The problem with the current computing security paradigm is that it puts too much trust in entities that do not deserve it, because the entities are simply too powerful and do not suffer consequences when they break that trust.
lukifer|11 months ago
There are a couple meaningful points of divergence in the ecosystem: Mac vs iOS (the former has some self-sovereignty, even if there are risks of backdoors/etc); and, cloud vs not (I mostly avoid cloud usage, iCloud or otherwise, and when I do use it, I treat all content as public).

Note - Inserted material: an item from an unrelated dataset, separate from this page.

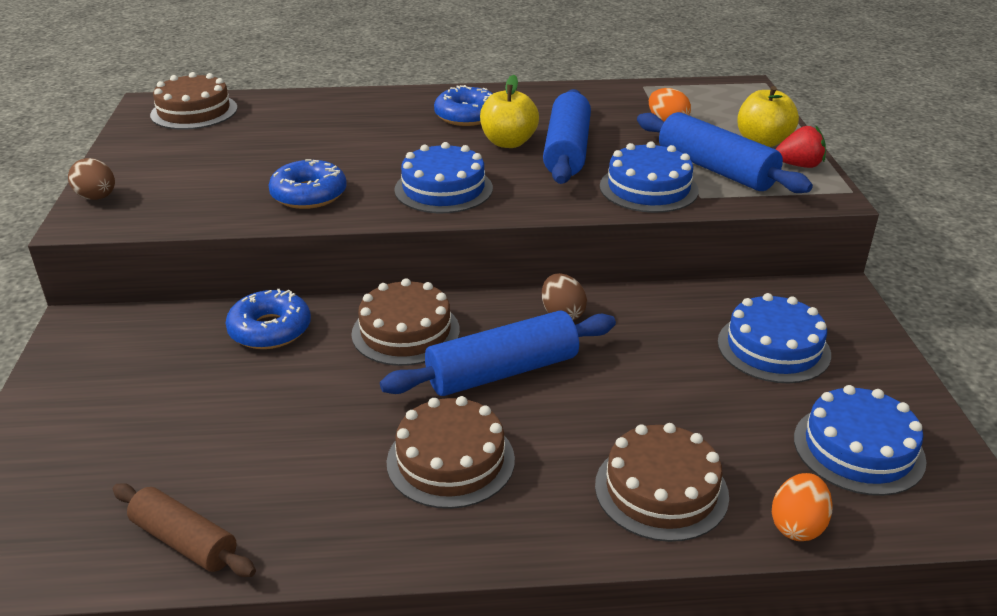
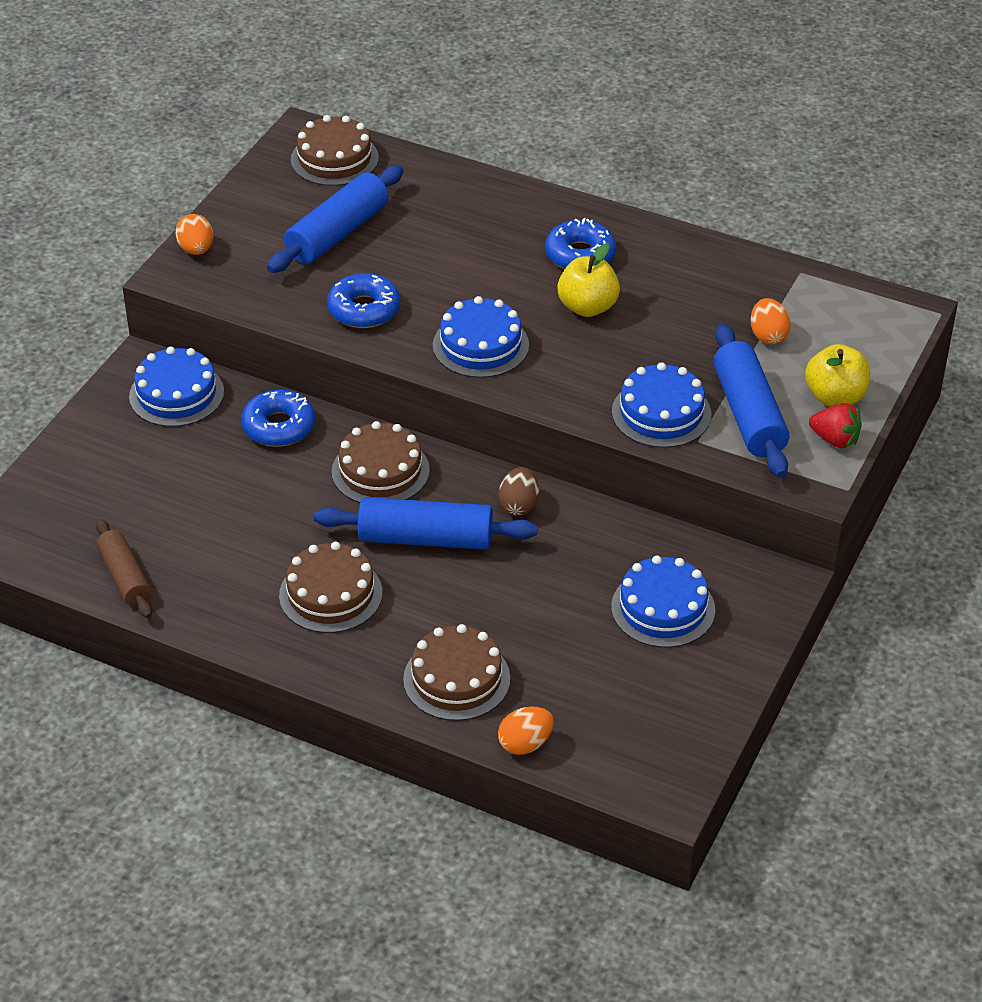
camera: 30 degrees right, 10 degrees up
(97, 197) = (196, 249): brown egg -> orange egg
(567, 151) = (632, 338): blue rolling pin -> blue rolling pin (337, 233)
(858, 449) = (633, 714): blue cake -> blue cake (176, 394)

I agree about the trust problem. Varoufakis might make some valid points re: "Technofeudalism", but then Bruce Schneier was making a similar analogy over a decade ago. I've heard cogent arguments, that early feudalism evolved from rational self-interest, that serfs were willing to trade some degree of autonomy for safety, and it does feel that many "normie" users (especially with iOS) are making a similar rational trade, even if it sets up an asymmetric power dynamic, and risk (inevitability?) of future betrayal.
I'm curious if you have any examples in mind for Apple, re: "do not suffer consequences when they break that trust". IMO, they've done okay at putting actions and costly signaling behind their privacy rhetoric, and I think they'd take some kind of market hit if they were to blatantly break that trust. But I'm curious if you think there are past instances in which that already happened, which maybe I've forgotten or am neglecting, or if it's a threat model of the future.